Between the line containing "ESTIMATE. Request a" and the line containing "proof performance! Experience" lies a run of lines; give that run again exactly, with both of those lines, and nothing else from the entries below.

>>>>

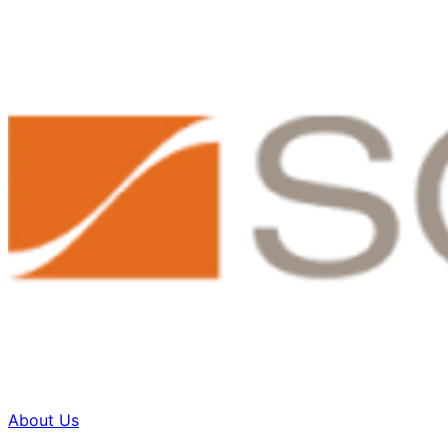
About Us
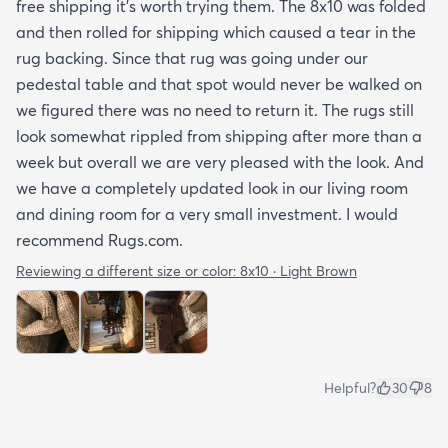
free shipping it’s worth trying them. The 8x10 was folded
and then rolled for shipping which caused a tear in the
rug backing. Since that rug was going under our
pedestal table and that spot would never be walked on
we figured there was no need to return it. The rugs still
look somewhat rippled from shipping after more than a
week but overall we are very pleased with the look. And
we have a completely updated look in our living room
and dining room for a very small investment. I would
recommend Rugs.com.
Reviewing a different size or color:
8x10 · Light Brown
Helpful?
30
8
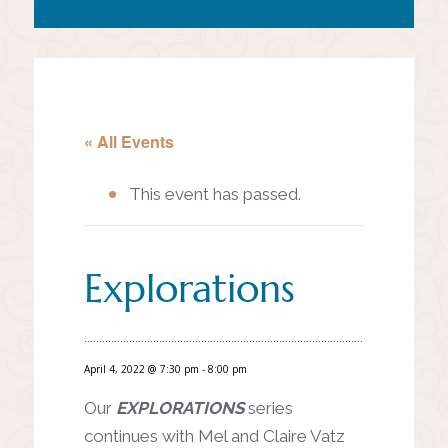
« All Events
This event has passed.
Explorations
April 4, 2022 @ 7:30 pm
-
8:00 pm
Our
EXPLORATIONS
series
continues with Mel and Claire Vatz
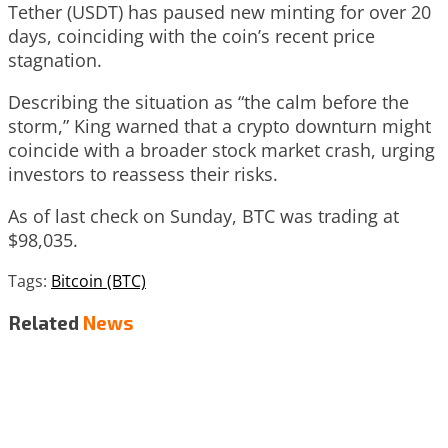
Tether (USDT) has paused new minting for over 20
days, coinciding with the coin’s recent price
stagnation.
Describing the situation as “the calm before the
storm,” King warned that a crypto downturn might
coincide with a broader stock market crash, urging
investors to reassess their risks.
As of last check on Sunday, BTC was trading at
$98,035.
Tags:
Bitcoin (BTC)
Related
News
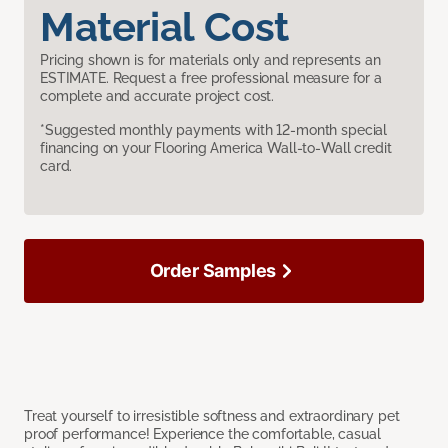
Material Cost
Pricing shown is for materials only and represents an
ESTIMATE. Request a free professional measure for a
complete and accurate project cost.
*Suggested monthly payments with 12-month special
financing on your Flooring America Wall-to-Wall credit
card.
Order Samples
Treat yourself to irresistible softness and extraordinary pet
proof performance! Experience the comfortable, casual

<<<<
>>>>

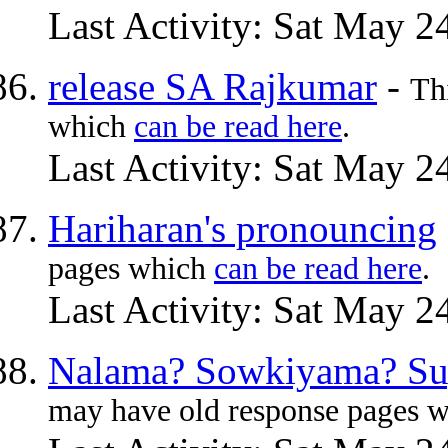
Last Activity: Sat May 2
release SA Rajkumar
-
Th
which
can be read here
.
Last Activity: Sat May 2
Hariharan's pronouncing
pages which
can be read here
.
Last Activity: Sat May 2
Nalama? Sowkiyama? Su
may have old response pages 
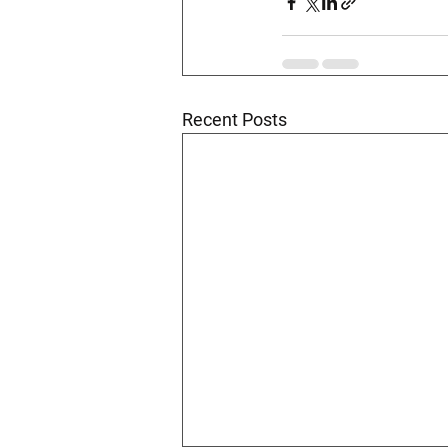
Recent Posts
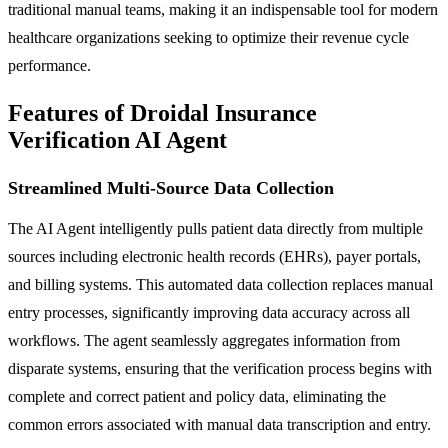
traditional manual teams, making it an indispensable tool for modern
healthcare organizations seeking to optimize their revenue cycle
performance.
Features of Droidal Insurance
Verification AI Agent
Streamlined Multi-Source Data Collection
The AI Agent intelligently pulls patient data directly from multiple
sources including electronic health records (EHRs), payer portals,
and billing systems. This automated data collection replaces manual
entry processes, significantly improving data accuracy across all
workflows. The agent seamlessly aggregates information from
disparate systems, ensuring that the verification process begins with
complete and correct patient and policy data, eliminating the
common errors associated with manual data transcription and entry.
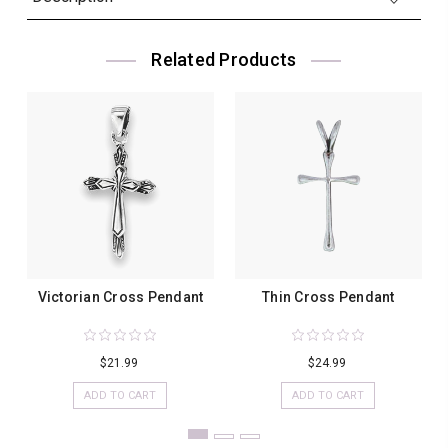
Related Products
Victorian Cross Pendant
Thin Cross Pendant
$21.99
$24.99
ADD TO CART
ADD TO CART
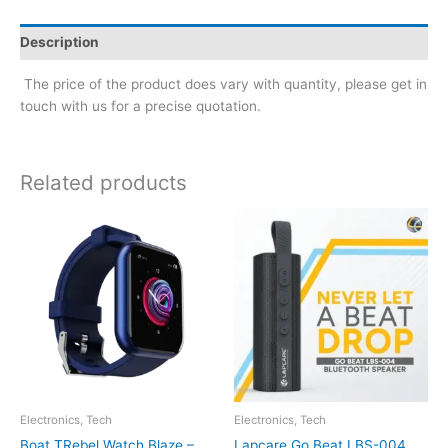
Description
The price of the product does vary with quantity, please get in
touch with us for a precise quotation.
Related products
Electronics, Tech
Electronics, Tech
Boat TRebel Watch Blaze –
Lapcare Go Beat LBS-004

<<<<
>>>>

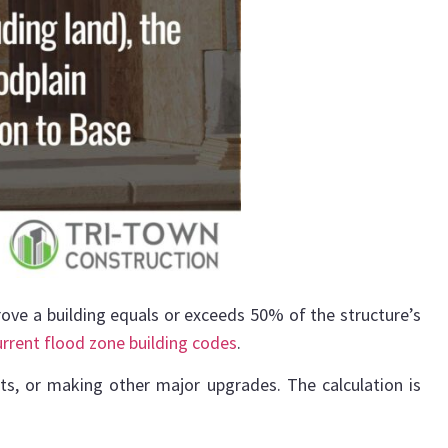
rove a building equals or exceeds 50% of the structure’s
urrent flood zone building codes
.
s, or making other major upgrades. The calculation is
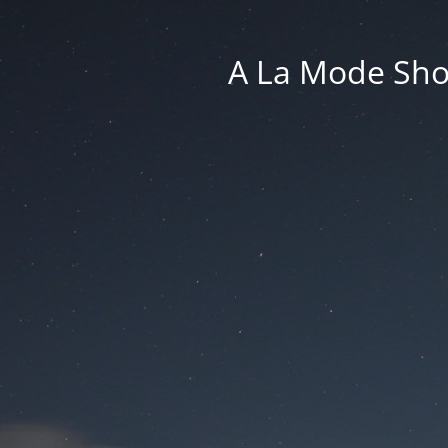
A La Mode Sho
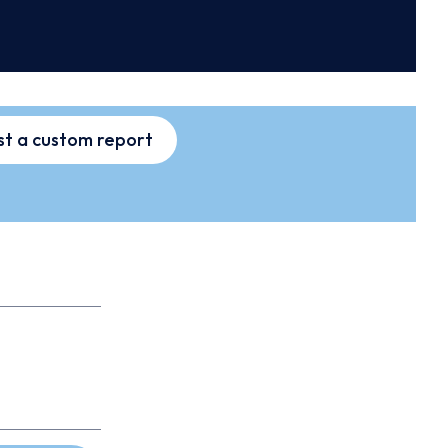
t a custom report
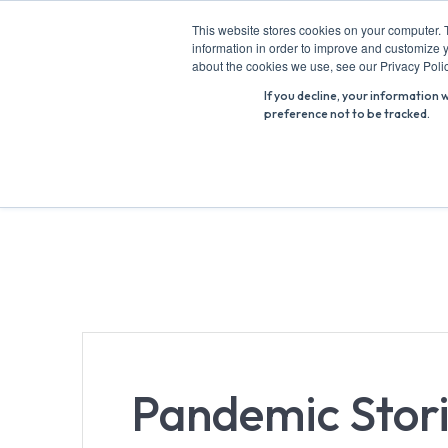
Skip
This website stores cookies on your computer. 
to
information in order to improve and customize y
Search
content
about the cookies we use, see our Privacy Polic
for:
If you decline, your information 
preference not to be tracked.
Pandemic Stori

<<<<

### Task output
ESTIMATE. Request a free professional measure for a
complete and accurate project cost.
*Suggested monthly payments with 12-month special
financing on your Flooring America Wall-to-Wall credit
card.
Order Samples
Treat yourself to irresistible softness and extraordinary pet
proof performance! Experience the comfortable, casual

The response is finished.